While Covid-19 restrictions no doubt “turbocharged” digital or cashless payments in Australia, a majority of customers (70 per cent) stated that they were not in favour of eliminating cash services from branches, with more than three in four customers (76 per cent) stating that they still carried cash on them.

While most (76 per cent) expressed disfavour with paying extra to have cash transactions available at their local branch, nearly a quarter of respondents (24 per cent) stated they were willing to pay roughly between 0.1 per cent and 5 per cent for continued access to cash services.

Among the top three available services customers expected at their local bank branch were: ATMs (66 per cent), customer service (60 per cent) and deposits/withdrawals (60 per cent). Lending (51 per cent) and account services (50 per cent) rounded up the top five.

The latest data from the APRA shows a progressive drop last year in the number of bank branches, with 424 branches closed Australia-wide; among these, 122 branches were shuttered in regional and remote areas.

From mid-2017 to 2023, the number of physical branches has declined by more than one-third, with regional and remote areas experiencing the same rate of decrease over this period.

One of the key concerns among customers of a fully digitised experience and payments services was the fear of service outages.

“Outages were a common concern among customers in our research – both due to IT service issues and power or telecom network downtime,” the report read. “Allaying these concerns will be important for banks to shift customers to card and digital payment methods.”

Further, a major outage could create a serious setback for customer faith in cashless payments, with around a third (34 per cent) of respondents stating they would consider switching banks based on a digital outage.

Half of the respondents (50 per cent) said they had experienced a service outage using a card or digital wallet at least once, while nearly one in three (31 per cent) reported experiencing multiple outages.

Banks, it was argued, must seek to effectively balance the demand for personalised services – traditionally received through in-branch experiences – in an increasingly digitised world.

Indeed, the report found that nearly three out of four respondents (74 per cent) expect banks to offer personalised services and conversations; however, customers tend to associate these expectations with physical channels (i.e. branches) rather than digital ones.

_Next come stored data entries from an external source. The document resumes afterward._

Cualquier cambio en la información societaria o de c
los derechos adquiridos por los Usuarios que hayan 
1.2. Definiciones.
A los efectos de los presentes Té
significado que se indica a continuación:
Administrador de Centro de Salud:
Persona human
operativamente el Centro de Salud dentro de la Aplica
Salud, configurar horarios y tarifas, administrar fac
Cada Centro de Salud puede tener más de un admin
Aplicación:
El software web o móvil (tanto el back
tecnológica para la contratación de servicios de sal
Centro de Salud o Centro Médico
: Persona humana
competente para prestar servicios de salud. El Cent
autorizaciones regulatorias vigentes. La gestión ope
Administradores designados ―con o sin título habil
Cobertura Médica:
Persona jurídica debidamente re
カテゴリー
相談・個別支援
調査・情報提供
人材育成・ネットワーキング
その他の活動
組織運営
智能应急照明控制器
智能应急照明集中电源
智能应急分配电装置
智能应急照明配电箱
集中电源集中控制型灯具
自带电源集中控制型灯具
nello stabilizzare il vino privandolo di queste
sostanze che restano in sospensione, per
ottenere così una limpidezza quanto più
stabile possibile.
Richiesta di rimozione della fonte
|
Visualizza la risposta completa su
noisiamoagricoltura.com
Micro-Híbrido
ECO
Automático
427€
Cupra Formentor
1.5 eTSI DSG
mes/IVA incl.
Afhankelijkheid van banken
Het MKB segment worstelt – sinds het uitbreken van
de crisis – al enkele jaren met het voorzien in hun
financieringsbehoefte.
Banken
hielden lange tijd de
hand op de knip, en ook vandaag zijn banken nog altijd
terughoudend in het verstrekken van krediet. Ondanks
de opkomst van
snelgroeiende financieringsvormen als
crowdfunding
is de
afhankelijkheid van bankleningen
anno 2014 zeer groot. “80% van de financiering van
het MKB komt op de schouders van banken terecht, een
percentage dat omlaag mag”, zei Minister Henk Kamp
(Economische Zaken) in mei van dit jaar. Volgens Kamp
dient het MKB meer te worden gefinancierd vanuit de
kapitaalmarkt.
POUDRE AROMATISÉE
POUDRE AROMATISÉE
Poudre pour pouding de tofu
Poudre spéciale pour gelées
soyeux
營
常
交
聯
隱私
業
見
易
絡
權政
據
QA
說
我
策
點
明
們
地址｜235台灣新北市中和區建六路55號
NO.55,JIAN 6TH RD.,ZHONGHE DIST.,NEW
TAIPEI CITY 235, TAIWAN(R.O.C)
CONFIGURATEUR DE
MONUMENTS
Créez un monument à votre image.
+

The advent of artificial intelligence (AI) technologies, the report read, has “opened for banks to innovate and simplify with new business models, deploy tools for enterprise enablement and, in particular, provide elevated personalised customer experiences”.

However, only a slight majority of Australians (58 per cent) believe that AI will improve the level of service from their bank, while almost all Australians (96 per cent) expressed concerns about banks using AI technology.

Notably, older customers who would benefit from personalised support to help them transition to digital offerings, are also the ones most cautious of AI.

Chief among customers’ concerns in response to banks’ ready adoption of AI was a preference to speak with a human being (58 per cent), the potential loss of jobs (54 per cent), and data security and privacy (49 per cent).

“This demonstrates the potentially limited awareness of AI capabilities and a lack of understanding of the difference between chatbots, automated phone calls and broader applications of AI,” Publicis Sapient wrote.

“Sentiment towards AI is caught between giving the technology a chance to offer better, more personalised service, and the frustration of it not resolving queries at the same level a human would.”

For Tales Sian Lopes, head of financial services, Australia & New Zealand at Publicis Sapient, one of the key challenges for Australian banks attempting to utilise AI is to ensure that it can “deliver the personalised services that people are increasingly demanding whilst also showing customers that they are engaged in the safe and ethical application of these fast-emerging technologies”.

“There is an enormous opportunity for banks to proactively design a better customer experience,” he added.